A group at the Music Technology Group of the University of Pompeu Fabra in Barcelona, Spain, might have discovered the future of music.  (More videos after the jump)

They came up with a concept that is simply amazing – and then developed the technology to go with it. The result is the Reactable, a new type of electronic music instrument.

The reactable is a collaborative electronic music instrument with a tabletop tangible multi-touch interface. Several simultaneous performers share complete control over the instrument by moving and rotating physical objects on a luminous round table surface. By moving and relating these objects, representing components of a classic modular synthesizer, users can create complex and dynamic sonic topologies, with generators, filters and modulators, in a kind of tangible modular synthesizer or graspable flow-controlled programming language.

The instrument was developed by a team of digital luthiers (Sergi Jordà, Martin Kaltenbrunner, Günter Geiger and Marcos Alonso), working in the Music Technology Group at the Universitat Pompeu Fabra in Barcelona Spain. Their main activities concentrate on the design of new musical interfaces, such as tangible music instruments and musical applications for mobile devices. The reactable team was recently awarded with various prizes such as the “Ars Electronica Golden Nica”, the “Premi de la Cuitat de Barcelona 2007” and two “D&AD Yellow Pencils” and the Icelandic singer Björk has successfully used the reactable during her last “Volta” world tour.

The reactable intends to be:

  • collaborative: several performers (locally or remotely)
  • intuitive: zero manual, zero instructions
  • sonically challenging and interesting
  • learnable and masterable (even for children)
  • suitable for novices (installations) and advanced electronic musicians (concerts)

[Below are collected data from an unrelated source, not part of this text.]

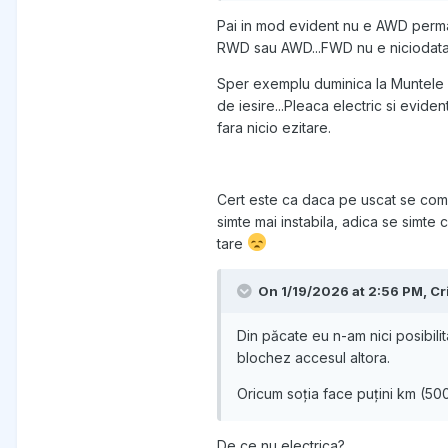
other. The same principle ap
Pai in mod evident nu e AWD perman
rear wheels. The front diffe
RWD sau AWD...FWD nu e niciodata
Un video celebru unde se poa
Sper exemplu duminica la Muntele 
de iesire...Pleaca electric si eviden
fara nicio ezitare.
Cert este ca daca pe uscat se compo
simte mai instabila, adica se simte 
tare
On 1/19/2026 at 2:56 PM,
Cr
Din păcate eu n-am nici posibilit
blochez accesul altora.
Oricum soția face puțini km (5000
De ce nu electrica?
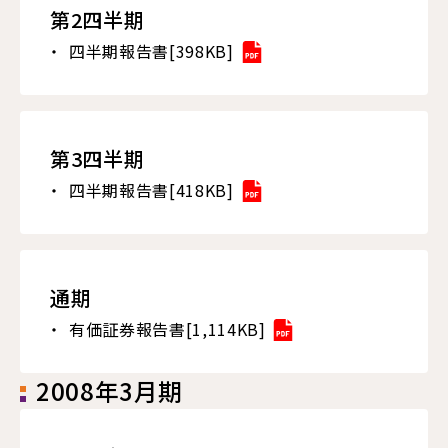
第2四半期
四半期報告書[398KB]
第3四半期
四半期報告書[418KB]
通期
有価証券報告書[1,114KB]
2008年3月期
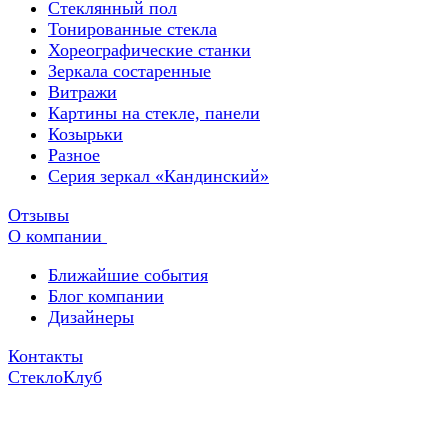
Стеклянный пол
Тонированные стекла
Хореографические станки
Зеркала состаренные
Витражи
Картины на стекле, панели
Козырьки
Разное
Серия зеркал «Кандинский»
Отзывы
О компании
Ближайшие события
Блог компании
Дизайнеры
Контакты
СтеклоКлуб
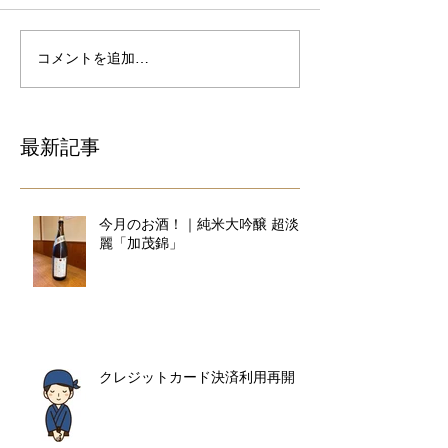
コメントを追加…
最新記事
今月のお酒！｜純米大吟醸 超淡
麗「加茂錦」
クレジットカード決済利用再開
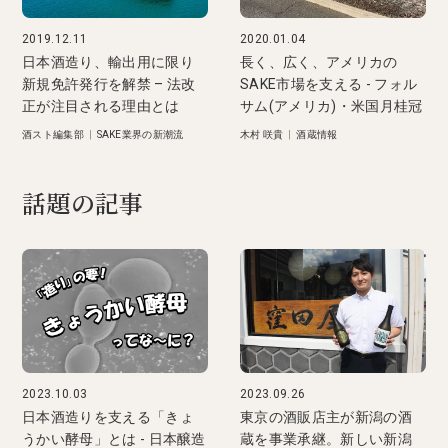
2019.12.11
2020.01.04
日本酒造り、輸出用に限り
長く、広く、アメリカの
新規免許発行を解禁 – 法改
SAKE市場を支える - フォル
正が注目される理由とは
サム(アメリカ)・米国月桂冠
酒スト編集部
|
SAKE業界の新潮流
木村 咲貴
|
酒蔵情報
話題の記事
2023.10.03
2023.09.26
日本酒造りを支える「きょ
東京の酒販店主が新潟の酒
うかい酵母」とは - 日本醸造
蔵を事業承継。新しい新潟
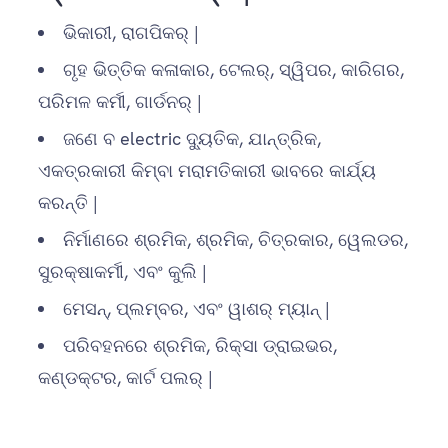
ଭିକାରୀ, ରାଗପିକର୍ |
ଗୃହ ଭିତ୍ତିକ କଳାକାର, ଟେଲର୍, ସ୍ୱିପର, କାରିଗର,
ପରିମଳ କର୍ମୀ, ଗାର୍ଡନର୍ |
ଜଣେ ବ electric ଦ୍ୟୁତିକ, ଯାନ୍ତ୍ରିକ,
ଏକତ୍ରକାରୀ କିମ୍ବା ମରାମତିକାରୀ ଭାବରେ କାର୍ଯ୍ୟ
କରନ୍ତି |
ନିର୍ମାଣରେ ଶ୍ରମିକ, ଶ୍ରମିକ, ଚିତ୍ରକାର, ୱେଲଡର,
ସୁରକ୍ଷାକର୍ମୀ, ଏବଂ କୁଲି |
ମେସନ୍, ପ୍ଲମ୍ବର, ଏବଂ ୱାଶର୍ ମ୍ୟାନ୍ |
ପରିବହନରେ ଶ୍ରମିକ, ରିକ୍ସା ଡ୍ରାଇଭର,
କଣ୍ଡକ୍ଟର, କାର୍ଟ ପଲର୍ |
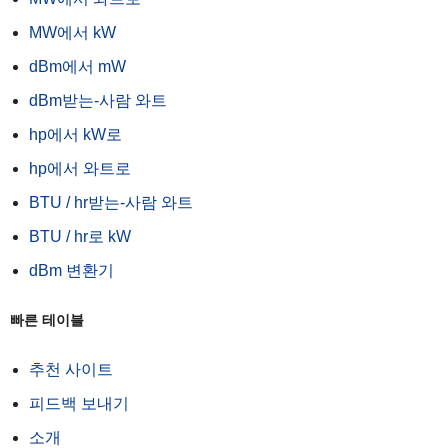
MW에서 kW
dBm에서 mW
dBm받는-사람 와트
hp에서 kW로
hp에서 와트로
BTU / hr받는-사람 와트
BTU / hr로 kW
dBm 변환기
빠른 테이블
추천 사이트
피드백 보내기
소개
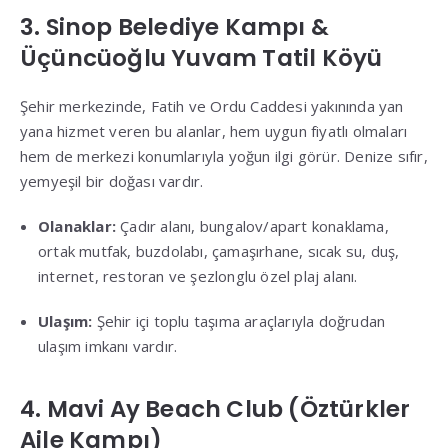
3. Sinop Belediye Kampı &
Üçüncüoğlu Yuvam Tatil Köyü
Şehir merkezinde, Fatih ve Ordu Caddesi yakınında yan
yana hizmet veren bu alanlar, hem uygun fiyatlı olmaları
hem de merkezi konumlarıyla yoğun ilgi görür
.
Denize sıfır,
yemyeşil bir doğası vardır
.
Olanaklar:
Çadır alanı, bungalov/apart konaklama,
ortak mutfak, buzdolabı, çamaşırhane, sıcak su, duş,
internet, restoran ve şezlonglu özel plaj alanı
.
Ulaşım:
Şehir içi toplu taşıma araçlarıyla doğrudan
ulaşım imkanı vardır
.
4. Mavi Ay Beach Club (Öztürkler
Aile Kampı)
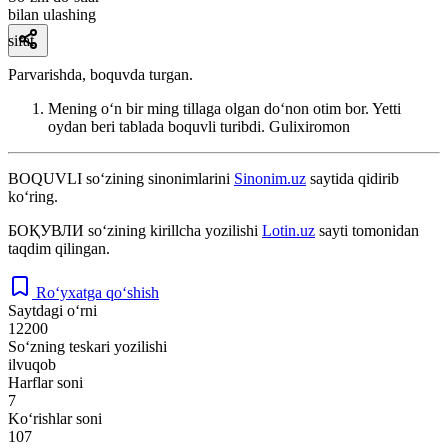
bilan ulashing
sifat
Parvarishda, boquvda turgan.
Mening oʻn bir ming tillaga olgan doʻnon otim bor. Yetti
oydan beri tablada boquvli turibdi.
Gulixiromon
BOQUVLI
so‘zining sinonimlarini
Sinonim.uz
saytida qidirib
ko‘ring.
БОҚУВЛИ
so‘zining kirillcha yozilishi
Lotin.uz
sayti tomonidan
taqdim qilingan.
Ro‘yxatga qo‘shish
Saytdagi o‘rni
12200
So‘zning teskari yozilishi
ilvuqob
Harflar soni
7
Ko‘rishlar soni
107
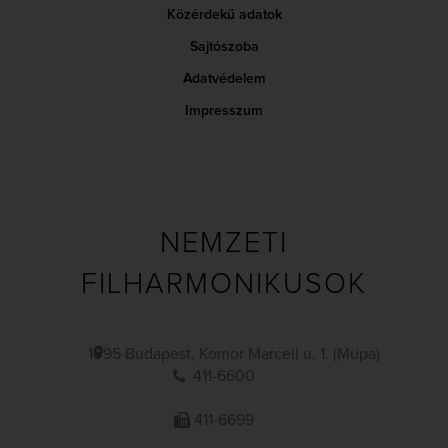
Közérdekű adatok
Sajtószoba
Adatvédelem
Impresszum
NEMZETI
FILHARMONIKUSOK
1095 Budapest, Komor Marcell u. 1. (Müpa)
411-6600
411-6699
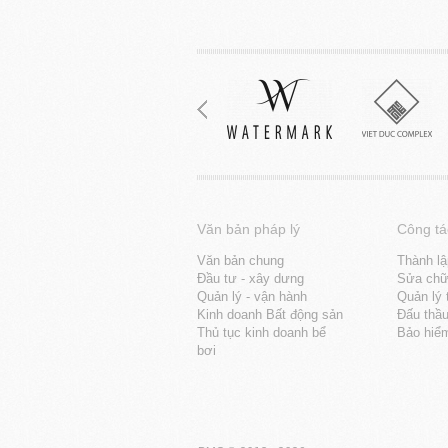
Văn bản pháp lý
Công tá
Văn bản chung
Thành lậ
Đầu tư - xây dưng
Sửa chữa
Quản lý - vận hành
Quản lý 
Kinh doanh Bất động sản
Đấu thầ
Thủ tục kinh doanh bể
Bảo hiể
bơi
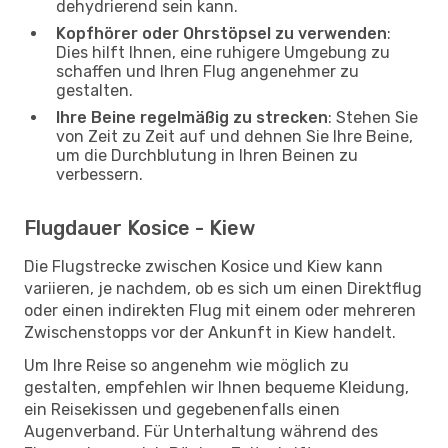
dehydrierend sein kann.
Kopfhörer oder Ohrstöpsel zu verwenden
:
Dies hilft Ihnen, eine ruhigere Umgebung zu
schaffen und Ihren Flug angenehmer zu
gestalten.
Ihre Beine regelmäßig zu strecken
: Stehen Sie
von Zeit zu Zeit auf und dehnen Sie Ihre Beine,
um die Durchblutung in Ihren Beinen zu
verbessern.
Flugdauer Kosice - Kiew
Die Flugstrecke zwischen Kosice und Kiew kann
variieren, je nachdem, ob es sich um einen Direktflug
oder einen indirekten Flug mit einem oder mehreren
Zwischenstopps vor der Ankunft in Kiew handelt.
Um Ihre Reise so angenehm wie möglich zu
gestalten, empfehlen wir Ihnen bequeme Kleidung,
ein Reisekissen und gegebenenfalls einen
Augenverband. Für Unterhaltung während des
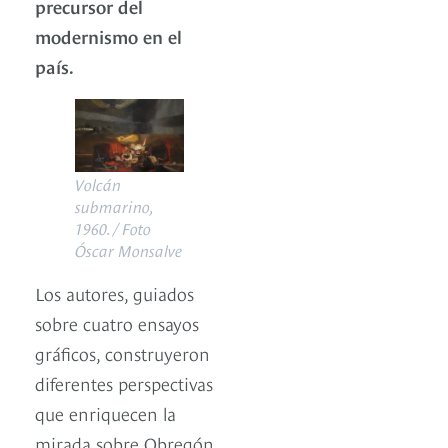
precursor del
modernismo en el
país.
Volcán
submarino,
1960. / Foto
Óscar Monsalve
Los autores, guiados
sobre cuatro ensayos
gráficos, construyeron
diferentes perspectivas
que enriquecen la
mirada sobre Obregón.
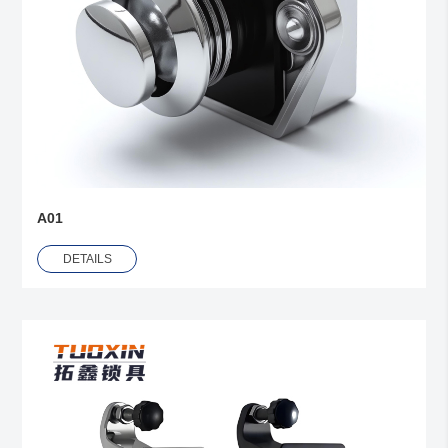
A01
DETAILS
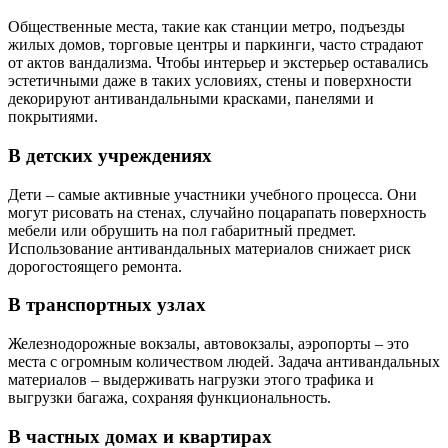
Общественные места, такие как станции метро, подъезды
жилых домов, торговые центры и паркинги, часто страдают
от актов вандализма. Чтобы интерьер и экстерьер оставались
эстетичными даже в таких условиях, стены и поверхности
декорируют антивандальными красками, панелями и
покрытиями.
В детских учреждениях
Дети – самые активные участники учебного процесса. Они
могут рисовать на стенах, случайно поцарапать поверхность
мебели или обрушить на пол габаритный предмет.
Использование антивандальных материалов снижает риск
дорогостоящего ремонта.
В транспортных узлах
Железнодорожные вокзалы, автовокзалы, аэропорты – это
места с огромным количеством людей. Задача антивандальных
материалов – выдерживать нагрузки этого трафика и
выгрузки багажа, сохраняя функциональность.
В частных домах и квартирах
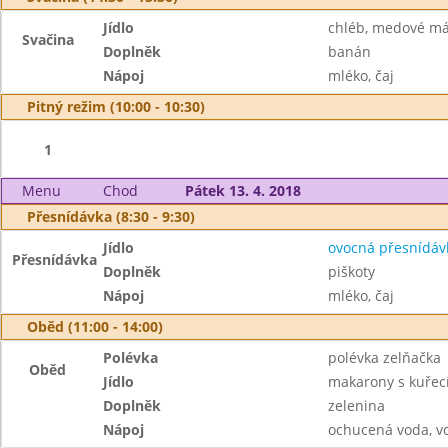
Jídlo
chléb, medové má
Svačina
Doplněk
banán
Nápoj
mléko, čaj
Pitný režim (10:00 - 10:30)
1
Menu
Chod
Pátek 13. 4. 2018
Přesnídávka (8:30 - 9:30)
Jídlo
ovocná přesnídáv
Přesnídávka
Doplněk
piškoty
Nápoj
mléko, čaj
Oběd (11:00 - 14:00)
Polévka
polévka zelňačka
Oběd
Jídlo
makarony s kuřec
Doplněk
zelenina
Nápoj
ochucená voda, v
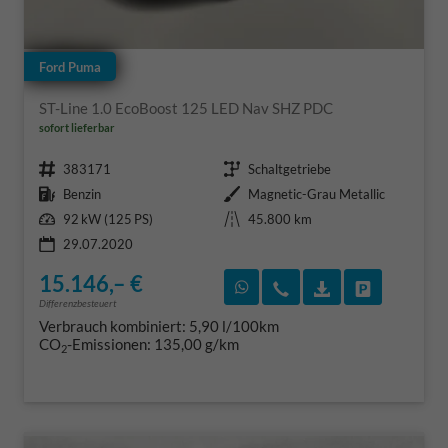
Ford Puma
ST-Line 1.0 EcoBoost 125 LED Nav SHZ PDC
sofort lieferbar
Fahrzeugnr.
Getriebe
383171
Schaltgetriebe
Kraftstoff
Außenfarbe
Benzin
Magnetic-Grau Metallic
Leistung
Kilometerstand
92 kW (125 PS)
45.800 km
29.07.2020
15.146,– €
Rückruf vereinbaren
Wir rufen Sie an
Fahrzeugexposé
Fahrzeug 
Differenzbesteuert
Verbrauch kombiniert:
5,90 l/100km
CO
-Emissionen:
135,00 g/km
2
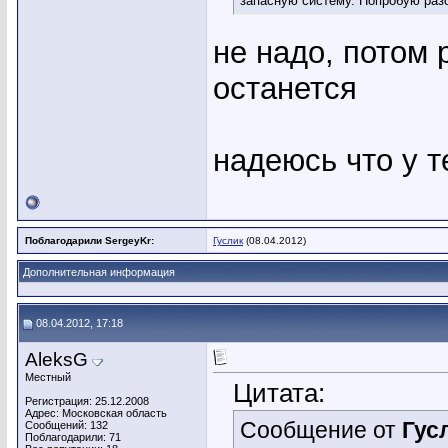
запасную систему. Попробую разо
не надо, потом
останется
надеюсь что у т
Поблагодарили SergeyKr:
Гуслик
(08.04.2012)
Дополнительная информация
08.04.2012, 17:18
AleksG
Местный
Цитата:
Регистрация: 25.12.2008
Адрес: Московская область
Сообщение от
Гус
Сообщений: 132
Поблагодарили: 71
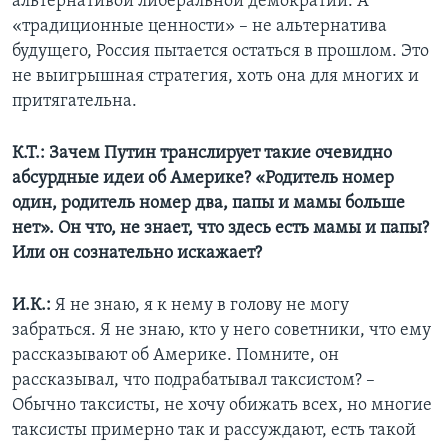
альтернативой либеральной демократии. А
«традиционные ценности» – не альтернатива
будущего, Россия пытается остаться в прошлом. Это
не выигрышная стратегия, хоть она для многих и
притягательна.
К.Т.: Зачем Путин транслирует такие очевидно
абсурдные идеи об Америке? «Родитель номер
один, родитель номер два, папы и мамы больше
нет». Он что, не знает, что здесь есть мамы и папы?
Или он сознательно искажает?
И.К.:
Я не знаю, я к нему в голову не могу
забраться. Я не знаю, кто у него советники, что ему
рассказывают об Америке. Помните, он
рассказывал, что подрабатывал таксистом? –
Обычно таксисты, не хочу обижать всех, но многие
таксисты примерно так и рассуждают, есть такой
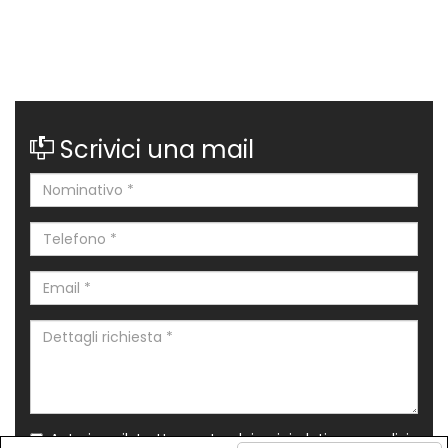
Scrivici una mail
Nominativo
*
Telefono
*
Email
*
Dettagli
richiesta
*
Autorizzo il trattamento dei miei dati personali in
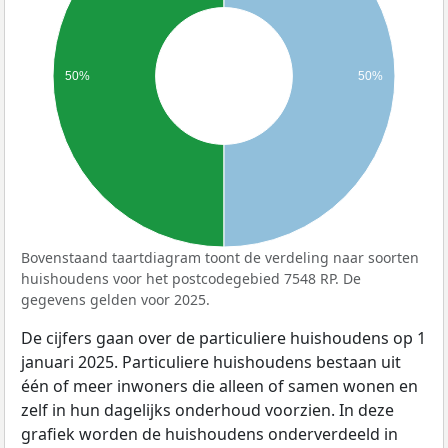
50%
50%
Bovenstaand taartdiagram toont de verdeling naar soorten
huishoudens voor het postcodegebied 7548 RP. De
gegevens gelden voor 2025.
De cijfers gaan over de particuliere huishoudens op 1
januari 2025. Particuliere huishoudens bestaan uit
één of meer inwoners die alleen of samen wonen en
zelf in hun dagelijks onderhoud voorzien. In deze
grafiek worden de huishoudens onderverdeeld in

The reactable hardware is based on a translucent, round multi-touch surface. A camera situated beneath the table, continuously analyzes the surface, tracking the player’s finger tips and the nature, position and orientation of physical objects that are distributed on its surface. These objects represent the components of a classic modular synthesizer, the players interact by moving these objects, changing their distance, orientation and the relation to each other. These actions directly control the topological structure and parameters of the sound synthesizer. A projector, also from underneath the table, draws dynamic animations on its surface, providing a visual feedback of the state, the activity and the main characteristics of the sounds produced by the audio synthesizer.